Brésil : après la condamnation de Lula31/01/20182018Journal/medias/journalnumero/images/2018/02/2583.jpg.445x577_q85_box-0%2C104%2C1383%2C1896_crop_detail.jpg

Dans le monde

Brésil : après la condamnation de Lula

Mercredi 24 janvier, la cour d’appel de Porto Alegre a confirmé et aggravé la condamnation de Lula pour corruption, la portant à douze ans et un mois de prison. Le lendemain, son passeport lui était retiré. L’accusation repose sur la dénonciation d’un repenti : en échange de marchés publics, une entreprise de construction aurait fait cadeau à Lula d’un appartement triplex.

Le plus clair dans cette affaire est qu’il s’agit d’un procès politique. Lula est depuis quarante ans un des principaux hommes politiques brésiliens. Il a été président de 2003 à 2010. Et surtout, avec 36 % dans les sondages, il est le favori pour la présidentielle d’octobre prochain. Or cette condamnation risque de lui interdire de se présenter.

La décision des juges a déclenché les manifestations opposées des pro et des anti-Lula. Les seconds veulent en finir avec ce héros de la gauche, cet enfant du Nordeste immigré à Sao Paulo, ouvrier, syndicaliste, opposant à la dictature militaire et animateur des grandes grèves de 1978-1980. Les premiers dénoncent un procès truqué mené par l’élite bourgeoise pour éliminer un dirigeant favorable au peuple.

Pour le moment, les manifestations mobilisent surtout des appareils : pour Lula, les cadres du Parti des travailleurs (PT) et de la Centrale unique des travailleurs (CUT) ; contre lui, des cercles limités de droite et d’extrême droite.
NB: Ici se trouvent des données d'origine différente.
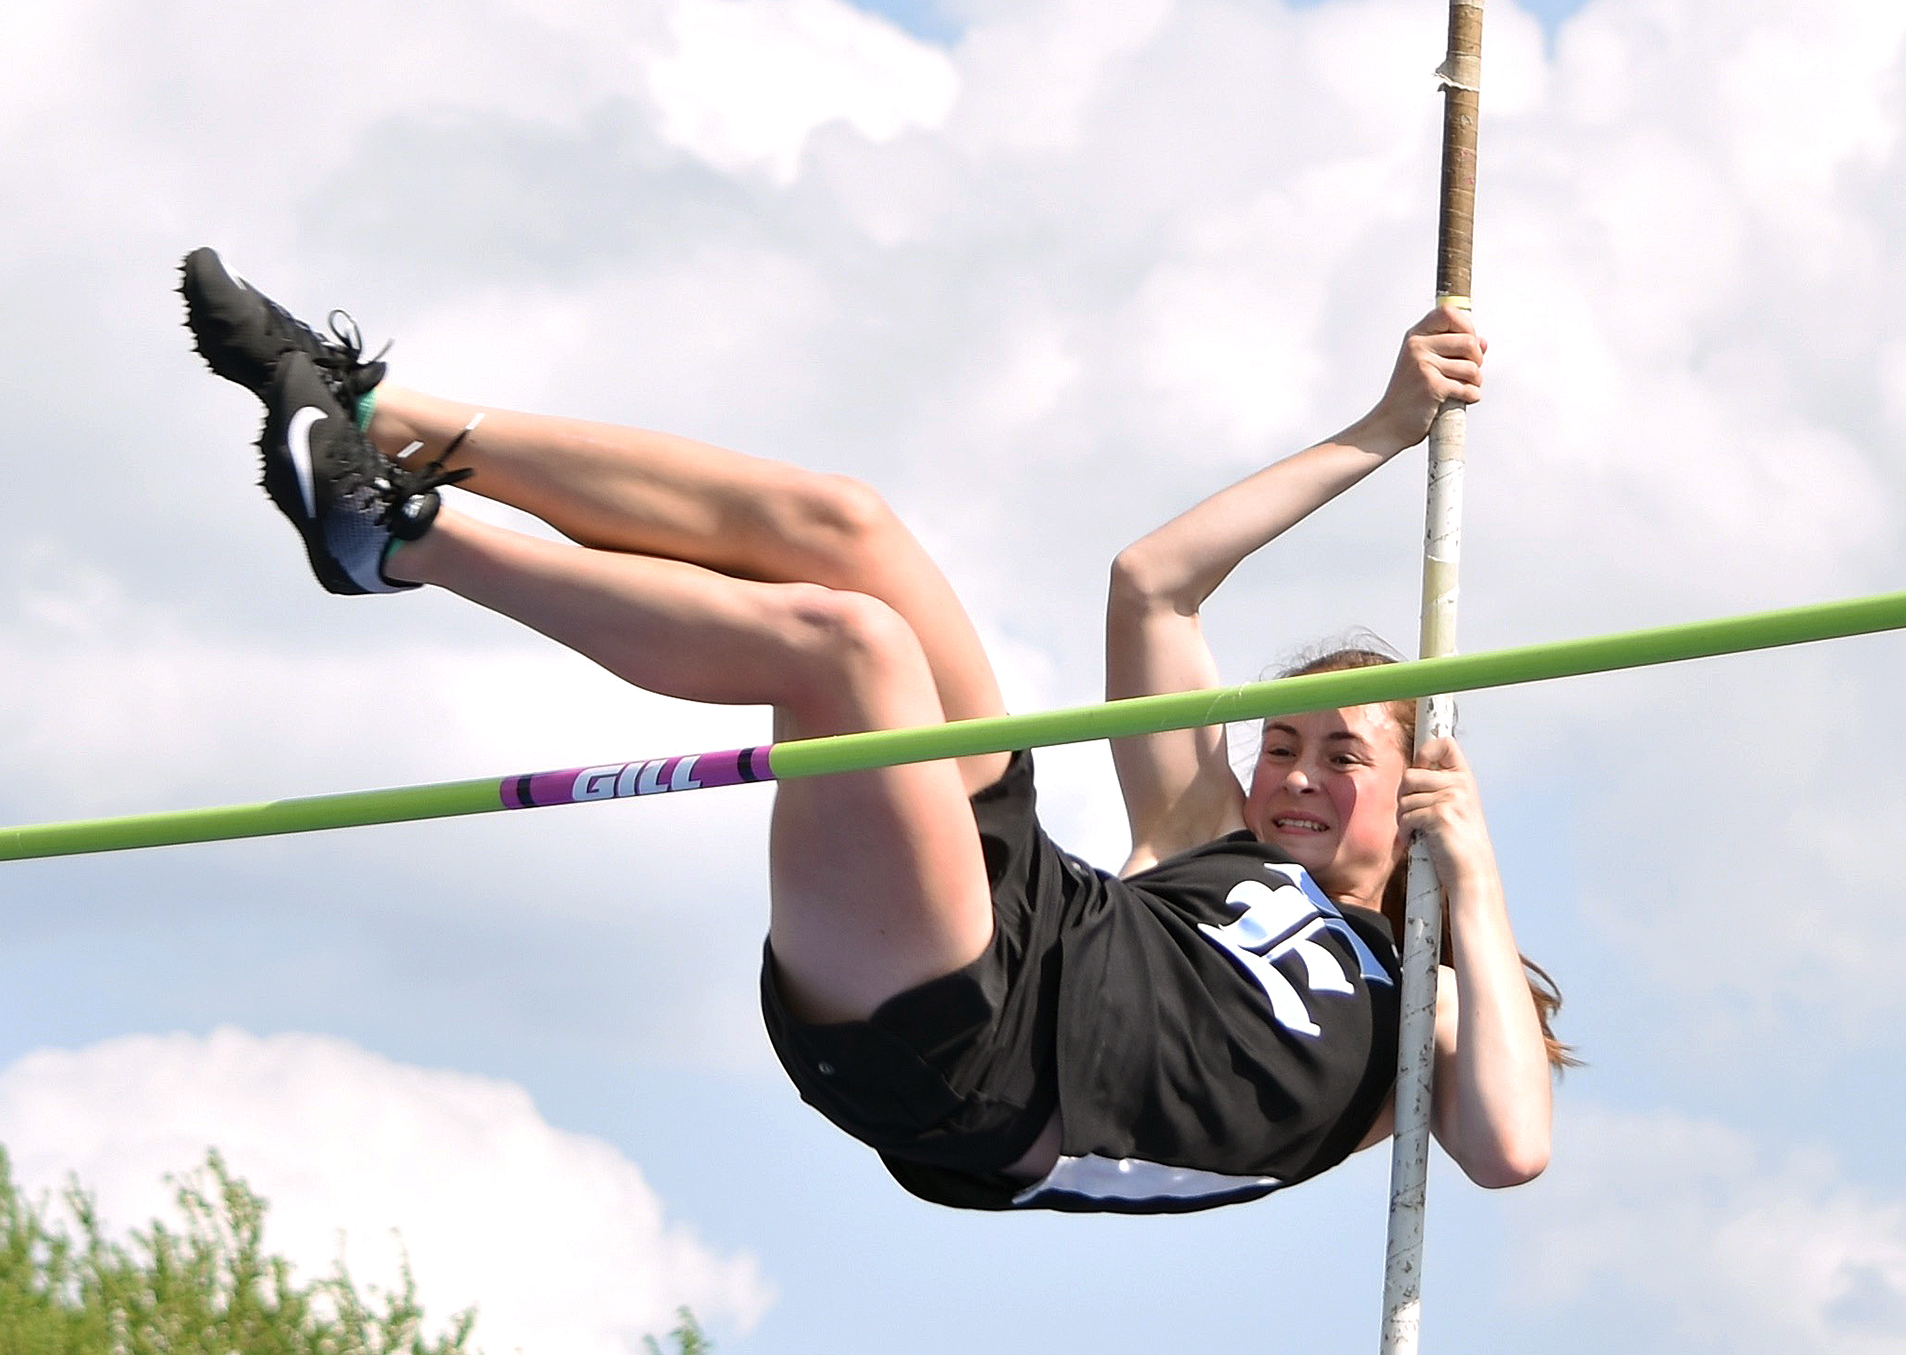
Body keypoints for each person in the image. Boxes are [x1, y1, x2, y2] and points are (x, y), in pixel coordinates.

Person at [179, 248, 1561, 1213]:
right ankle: (373, 416)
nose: (1296, 776)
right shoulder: (1206, 836)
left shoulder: (1426, 993)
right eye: (1285, 742)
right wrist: (1384, 426)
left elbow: (1506, 1148)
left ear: (1426, 793)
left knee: (851, 653)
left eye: (1343, 757)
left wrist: (1475, 880)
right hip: (1030, 907)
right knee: (847, 531)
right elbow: (1155, 581)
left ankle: (399, 541)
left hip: (983, 1057)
Mais les masses, et en particulier la classe ouvrière, ne se font entendre ni pour ni contre.

Si les travailleurs ne se mobilisent pas plus en faveur de celui qui a été leur leader il y a quelque quarante ans, c’est qu’ils ont été désorientés et en partie dégoûtés par la politique procapitaliste qu’il a menée au pouvoir. Sous la présidence de Lula, les patrons des usines, des mines et des champs, les banquiers et les spéculateurs ont fait des fortunes. Les petites gens n’ont eu que des miettes, même si beaucoup lui en sont reconnaissants.

Bien des gens aussi ont été révoltés par la corruption des politiciens, révélée par des scandales dont le dernier est l’affaire Petrobras, autour de la compagnie nationale pétrolière. Ils pensent que, même si Lula est peut-être intègre personnellement, il n’a pas pu ignorer le système de corruption qui l’entourait.

Et puis ce sont des gouvernements PT, soutenus par la CUT, qui ont préparé le chômage et les bas revenus actuels. Il y a officiellement douze millions de chômeurs, 12 % des salariés. La réforme du droit du travail, préparée par Dilma Rousseff (PT) et son équipe et mise en place par son vice-président et successeur, Temer, en novembre 2017, a permis au patronat de supprimer en décembre 328 000 postes de travail. La réforme des retraites que Temer voudrait faire voter sort elle aussi des cartons du PT. Il y a de quoi s’interroger sur l’utilité d’un gouvernement se disant de gauche.

De leur côté, les cercles dirigeants de la bourgeoisie ne sont pas tous partisans d’écarter Lula de la prochaine présidentielle. D’abord parce qu’il a bien fait le travail pour eux, et souvent avec eux. Ensuite, ils n’ont pas de candidat crédible qui les rassemble. Certains de leurs leaders sont en prison pour corruption, ou sont visés par des enquêtes, beaucoup plus déconsidérés que Lula. Du coup, certains dirigeants de la droite, comme l’actuel président Temer et l’ancien président Cardoso, se sont prononcés contre la condamnation de Lula. Ils craignent que son exclusion de l’élection ne déstabilise le pays, faisant passer le débat dans la rue, comme Lula et ses amis les en menacent à mots couverts.

Le camp des anti-Lula n’est pas non plus attrayant. Il y a là un secteur de la droite extrême qui s’était déjà montré dans les manifestations anticorruption de 2015-2016. Ces gens-là sont contre les travailleurs, contre les pauvres, contre toute politique sociale. Nostalgiques de la dictature militaire, leur héros est le député Jair Bolsonaro, ex-militaire, raciste, odieux vis-à-vis des femmes et des homosexuels, apologiste de la torture. Il serait le candidat de 17 % des Brésiliens.

Lula continue de se battre et dit qu’il sera candidat. Il n’a pas épuisé tous les recours. Mais, au-delà des élections de l’automne prochain, les travailleurs brésiliens restent confrontés à ce choix impossible entre une fausse gauche corrompue et une vraie droite antiouvrière.